A CurtainUp Los
Hollywood Hell House
By Jana J. Monji
Hollywood Hell House at the Steve Allen Theater in Hollywood is
part parody and part carny show. Being religious isn't particularly hip in Hollywood
or most of liberal California. For a short 40-minutes and $10, audience members
walk through various scenes meant to scare them out of temptation's way, but
the result is usually laughter.
Hell House is
by itself a fundamentalist Christian phenomena. George Ratliff's 2001 documentary, Hell
House, centered on
the Cedar Hills, Texas annual production. Its very first permutation may have
been the ScareMare in
1972 Lynchburg, Virginia which was sponsored by the Liberty University, founded
by Reverend Jerry Falwell, leader of the Moral Majority. But Falwell is not directly
involved in the Hell House propagation.
Instead, Keenan Roberts, an Assembly of God minister in Bloomfield, Colorado,
began making and selling kits for $200 in 1995.
To put on this latest Hollywood version Maggie Rowe, who co-directs with Jill
Soloway, fibbed a bit to procure a kit. Roberts can take comfort in Rowe and
Soloway's faithful adherence to the script.

****************

_EXERCISES TO COMPLETE:_
1. Sum up the Hell House review in two sentences.
2. Repeat the Hell House review word for word, starting at the words "Hell House is" and stopping after "Hell House propagation.".
3. Carry on the Hell House review from its last sentence.
The rows that follow are separate material from the review.

_EXTRACTED DATA:_
****************

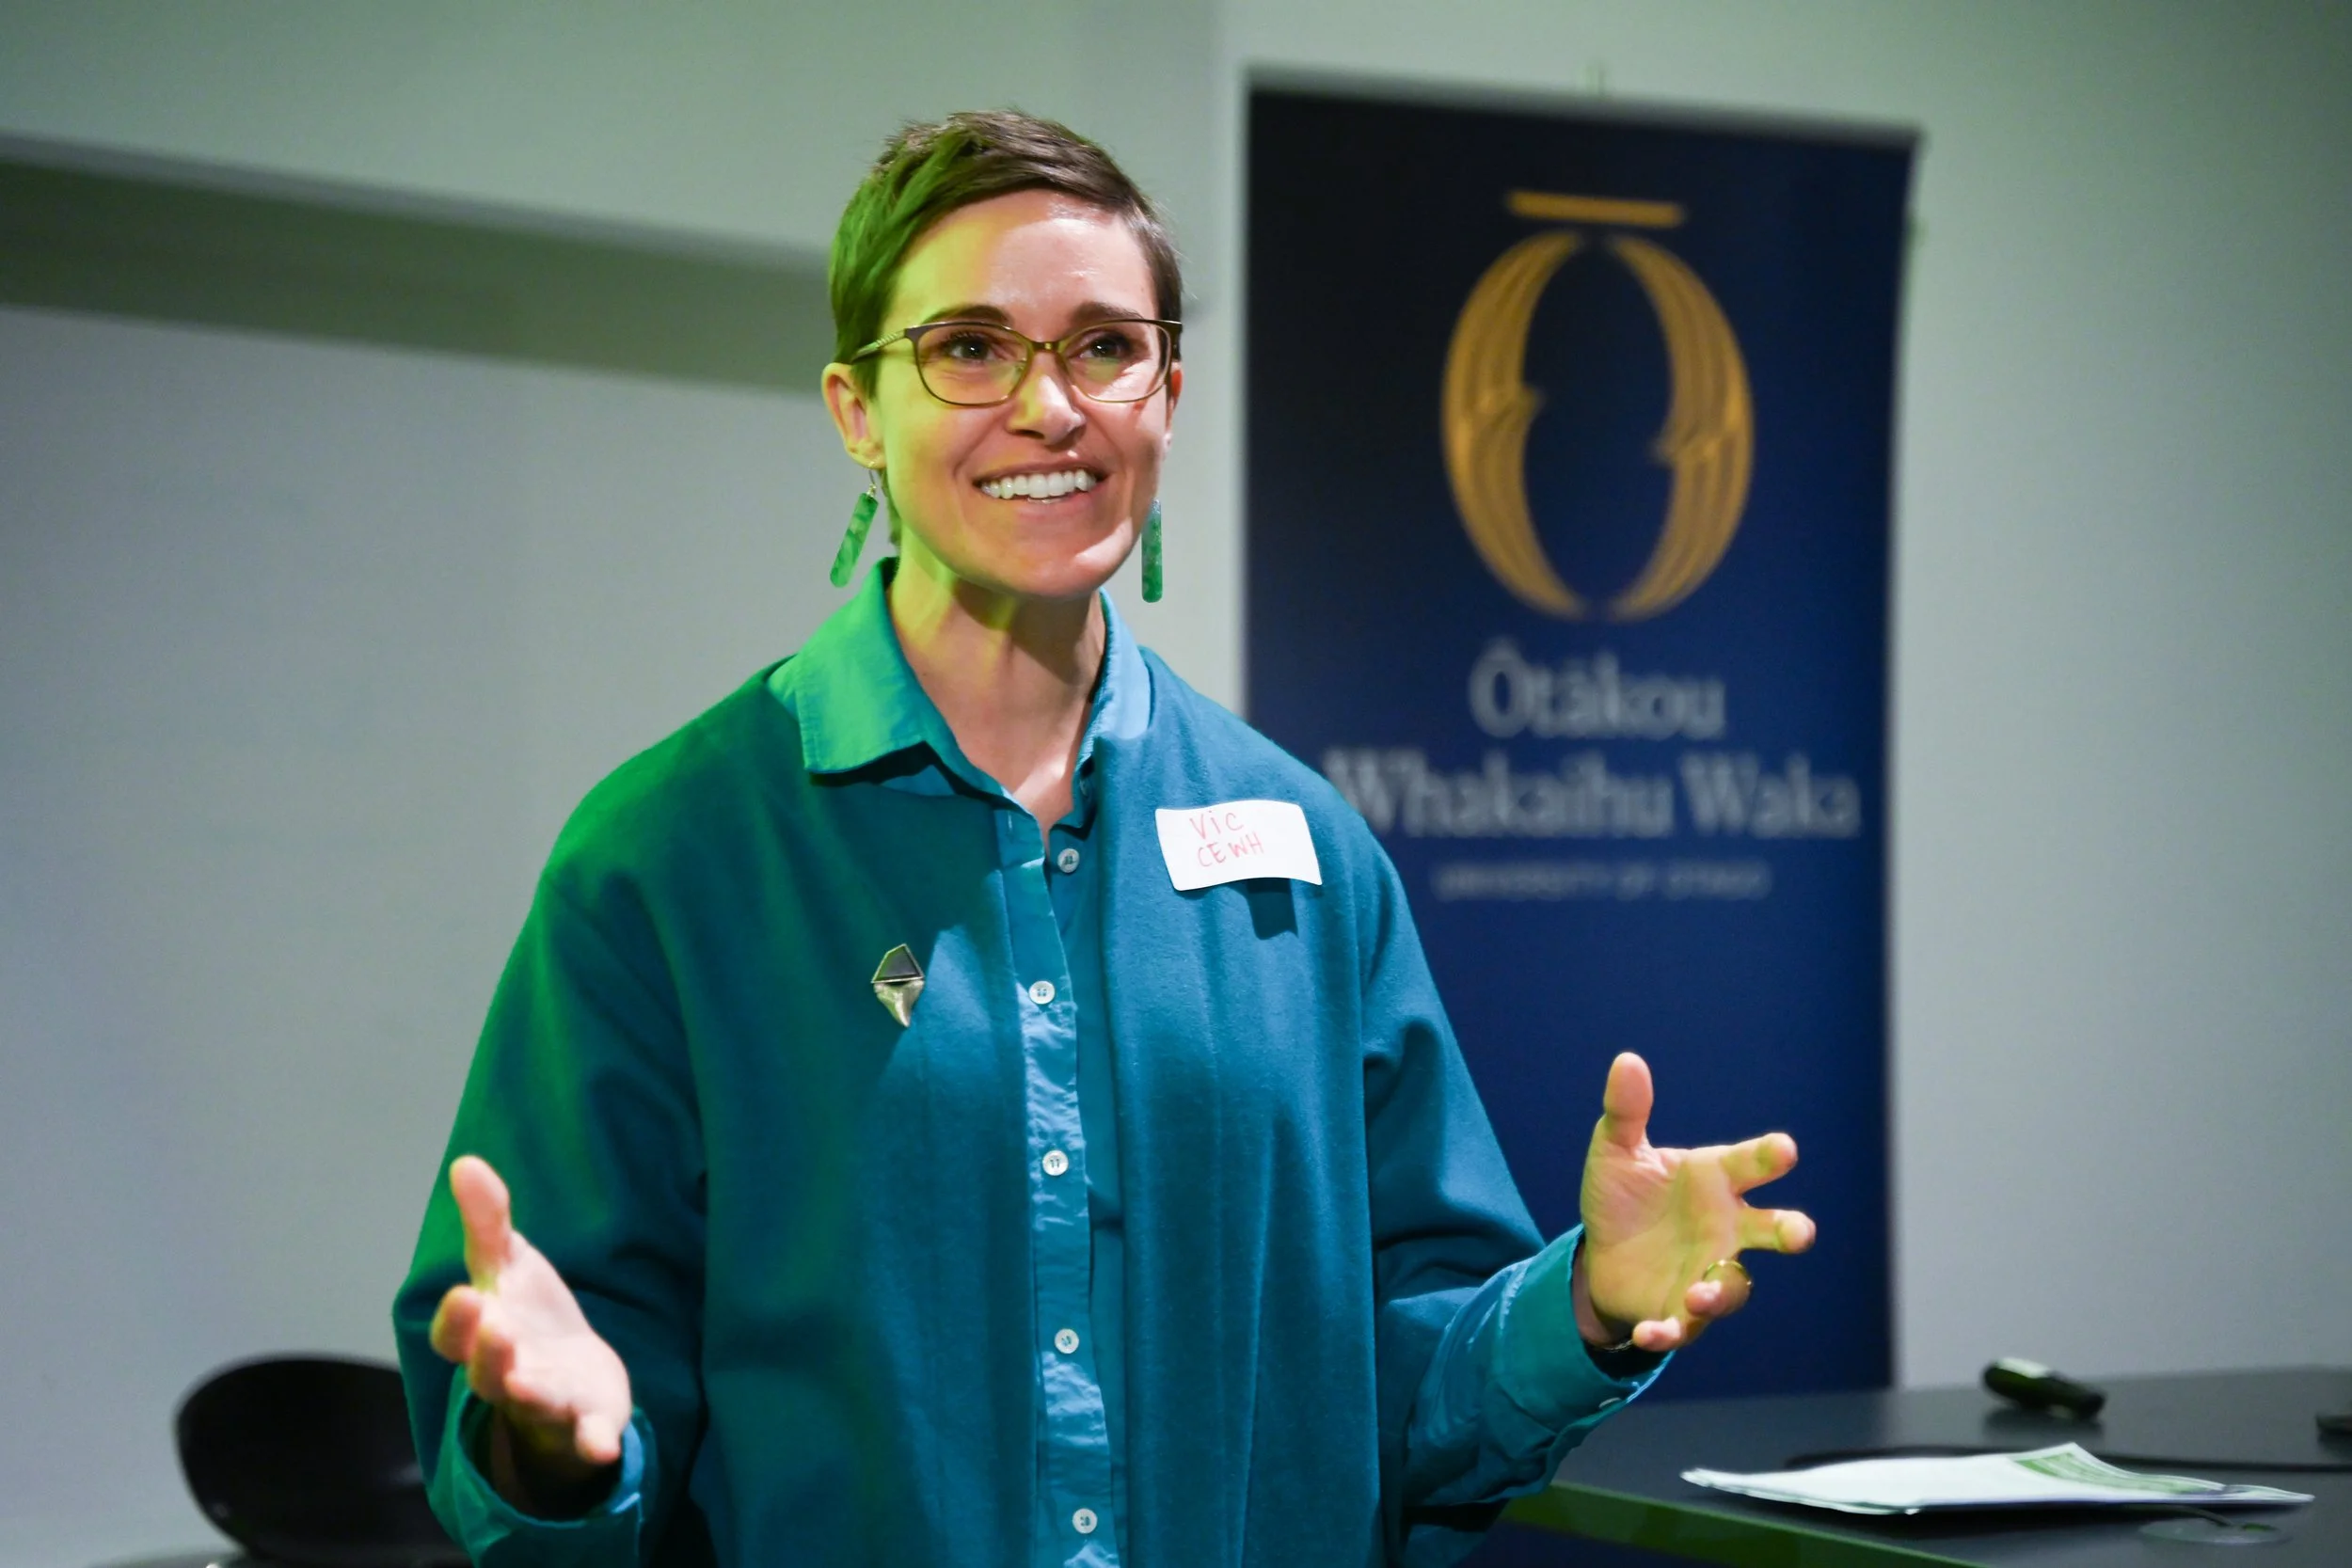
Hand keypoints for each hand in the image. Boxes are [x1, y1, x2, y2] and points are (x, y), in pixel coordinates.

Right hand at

****************

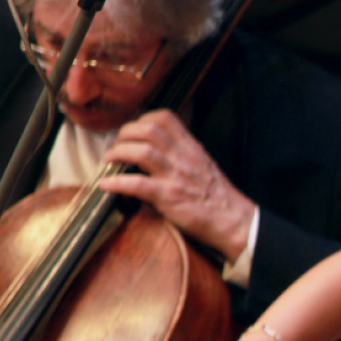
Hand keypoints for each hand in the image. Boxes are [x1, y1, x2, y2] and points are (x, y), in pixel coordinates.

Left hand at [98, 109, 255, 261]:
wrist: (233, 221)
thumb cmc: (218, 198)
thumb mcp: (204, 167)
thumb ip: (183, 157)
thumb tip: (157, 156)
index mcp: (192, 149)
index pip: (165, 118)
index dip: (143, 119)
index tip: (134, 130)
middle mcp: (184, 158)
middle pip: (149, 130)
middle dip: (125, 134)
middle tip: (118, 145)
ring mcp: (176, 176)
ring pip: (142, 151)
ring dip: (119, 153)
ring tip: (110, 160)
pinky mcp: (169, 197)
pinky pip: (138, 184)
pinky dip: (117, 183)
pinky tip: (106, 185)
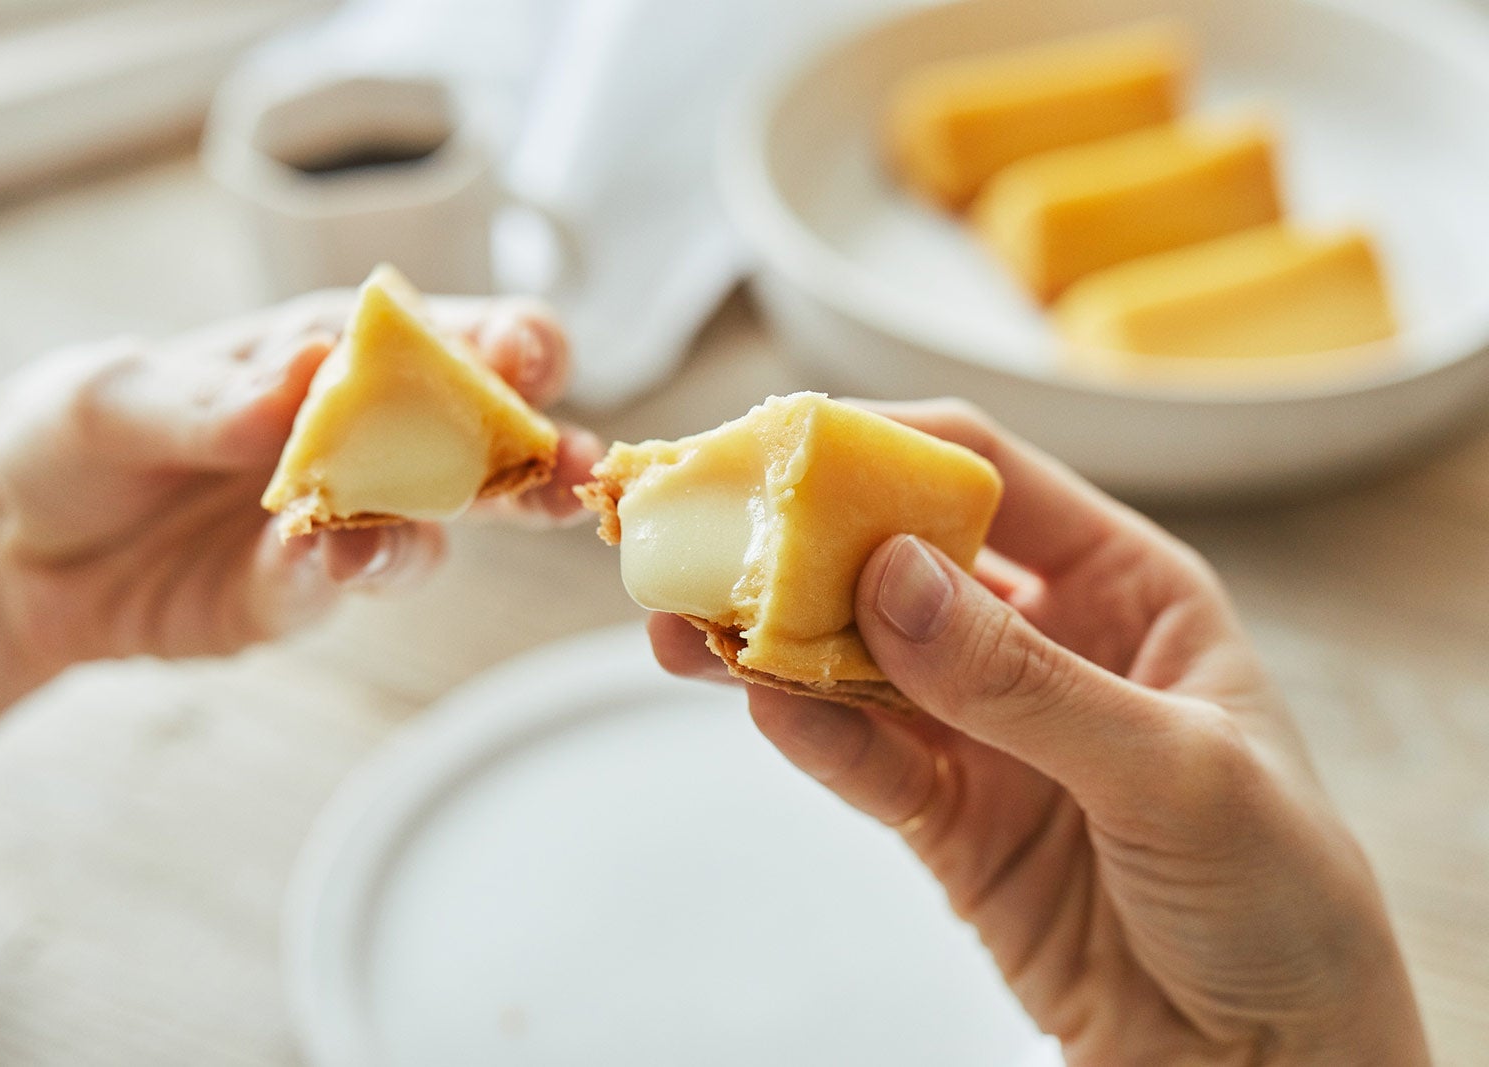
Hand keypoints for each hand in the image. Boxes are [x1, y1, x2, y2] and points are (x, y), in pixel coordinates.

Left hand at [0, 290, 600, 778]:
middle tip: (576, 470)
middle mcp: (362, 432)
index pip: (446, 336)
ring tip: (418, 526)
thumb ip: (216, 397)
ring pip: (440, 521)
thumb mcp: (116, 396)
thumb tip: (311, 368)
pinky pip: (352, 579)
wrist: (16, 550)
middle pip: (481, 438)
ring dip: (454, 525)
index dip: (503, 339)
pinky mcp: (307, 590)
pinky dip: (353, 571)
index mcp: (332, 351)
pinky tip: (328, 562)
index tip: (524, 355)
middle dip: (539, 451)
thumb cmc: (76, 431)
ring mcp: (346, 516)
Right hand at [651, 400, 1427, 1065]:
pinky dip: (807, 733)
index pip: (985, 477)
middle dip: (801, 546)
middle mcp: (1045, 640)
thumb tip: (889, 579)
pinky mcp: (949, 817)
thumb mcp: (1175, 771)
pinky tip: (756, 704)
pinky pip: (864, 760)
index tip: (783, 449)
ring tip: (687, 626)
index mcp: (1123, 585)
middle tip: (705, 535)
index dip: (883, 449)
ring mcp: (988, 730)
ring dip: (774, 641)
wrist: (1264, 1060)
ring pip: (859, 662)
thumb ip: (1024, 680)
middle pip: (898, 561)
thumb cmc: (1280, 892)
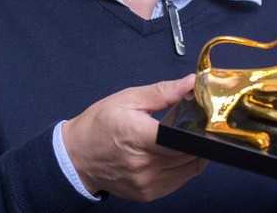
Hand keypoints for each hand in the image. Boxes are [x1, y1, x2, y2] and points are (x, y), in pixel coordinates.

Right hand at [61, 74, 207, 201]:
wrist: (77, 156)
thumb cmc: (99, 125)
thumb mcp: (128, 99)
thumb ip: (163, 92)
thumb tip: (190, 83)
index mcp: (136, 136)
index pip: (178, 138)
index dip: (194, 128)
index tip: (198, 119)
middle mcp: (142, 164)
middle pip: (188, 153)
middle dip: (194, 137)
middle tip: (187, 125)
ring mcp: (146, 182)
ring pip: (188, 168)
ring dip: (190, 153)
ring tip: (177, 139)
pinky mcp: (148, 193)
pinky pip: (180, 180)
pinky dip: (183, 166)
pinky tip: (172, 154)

****************

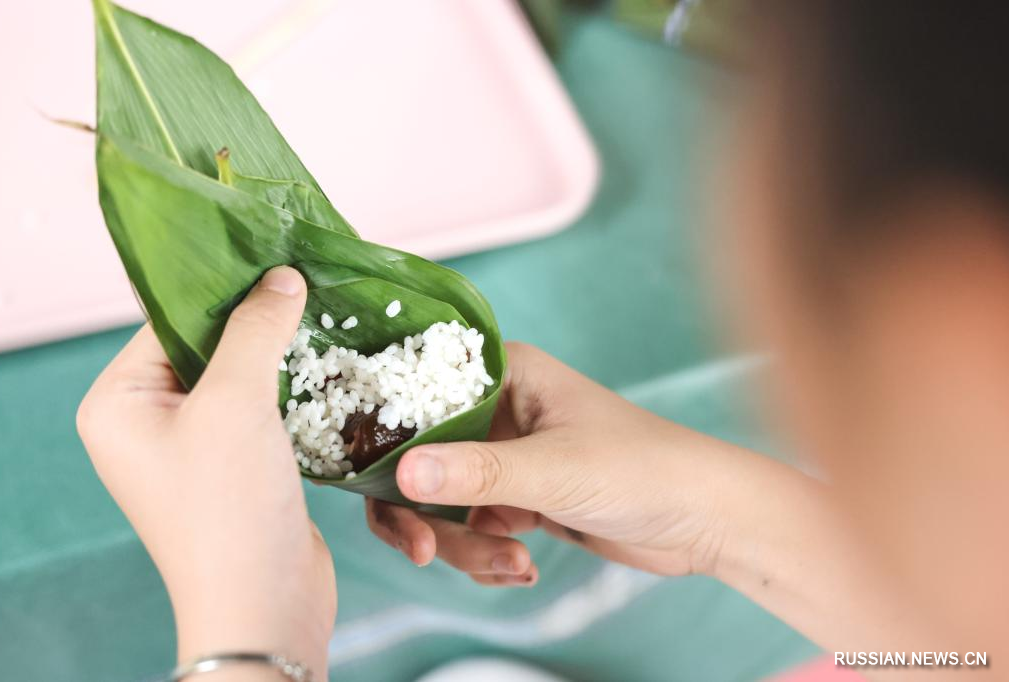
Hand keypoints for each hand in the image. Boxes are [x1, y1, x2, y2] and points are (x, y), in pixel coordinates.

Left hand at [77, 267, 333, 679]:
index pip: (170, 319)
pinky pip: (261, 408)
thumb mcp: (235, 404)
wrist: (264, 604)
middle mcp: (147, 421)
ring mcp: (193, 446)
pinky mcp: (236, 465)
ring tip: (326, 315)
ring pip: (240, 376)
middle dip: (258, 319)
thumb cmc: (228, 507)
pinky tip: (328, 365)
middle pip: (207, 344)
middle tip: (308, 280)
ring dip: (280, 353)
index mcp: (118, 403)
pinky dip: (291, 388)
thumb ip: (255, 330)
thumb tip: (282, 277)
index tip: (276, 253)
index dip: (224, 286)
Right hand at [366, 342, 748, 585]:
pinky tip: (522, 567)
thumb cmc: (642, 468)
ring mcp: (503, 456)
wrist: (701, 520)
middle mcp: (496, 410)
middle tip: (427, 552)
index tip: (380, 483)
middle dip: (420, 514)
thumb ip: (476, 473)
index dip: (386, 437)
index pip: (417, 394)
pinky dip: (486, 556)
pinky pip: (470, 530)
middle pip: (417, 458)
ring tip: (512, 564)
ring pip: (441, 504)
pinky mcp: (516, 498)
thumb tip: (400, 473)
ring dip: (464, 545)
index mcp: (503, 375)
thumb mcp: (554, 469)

****************

_ANSWERS BY ITEM:_
1. Hollywood Hell House at the Steve Allen Theater is part parody and part carny show: for 40 minutes and $10, audience members walk through scenes meant to scare them away from temptation, but they usually end up laughing. Hell House is a fundamentalist Christian phenomenon, and Keenan Roberts began selling kits for it in 1995; Maggie Rowe fibbed a bit to get one, and she and co-director Jill Soloway stick faithfully to the script.

2.
Hell House is
by itself a fundamentalist Christian phenomena. George Ratliff's 2001 documentary, Hell
House, centered on
the Cedar Hills, Texas annual production. Its very first permutation may have
been the ScareMare in
1972 Lynchburg, Virginia which was sponsored by the Liberty University, founded
by Reverend Jerry Falwell, leader of the Moral Majority. But Falwell is not directly
involved in the Hell House propagation.

3.
As with any good haunted house, you are led through some scary scenes, in this
case by an impatient devil (Demon tour guide played by Jimmy Doyle). First, we
learn that reading Goosebumps and graduating to Harry Potter eventually led to
satanic devil worship and human sacrifice. It seems funny that Buffy and Angel
don't get mentioned. It's also odd that the worshippers (Alisa Surmont, Laura
Summer and Rebecca Davis) and sacrifice (Paget Brewster as Tracy) are all female,
the worshipping threesome get to wear pretty cool goth garb.
Next on the theatrical agenda, we are exposed to a young girl's partial birth
abortion as we are told that abortion is s Satan's way of keeping the population
of preachers down. We never hear about the boy who is nvolved in this young unmarried
woman's (Daisey Gardner as Chrissy) careless Camaro sexual adventure. Likewise,
in the rape gangbang scenes(the rape is only suggested and there is no nudity
or kissing or what would pass as heavy petting), the gang (Jim Kohn, Ben Hoffman
and Eric Giancoli) that drugs Jessica, the victim (Becky Thyre) aren't subject
to critical admonition either. Instead, we examine the victim who decides to
commit suicide. You won't be surprised here because that's the comic strip featured
on the Web site.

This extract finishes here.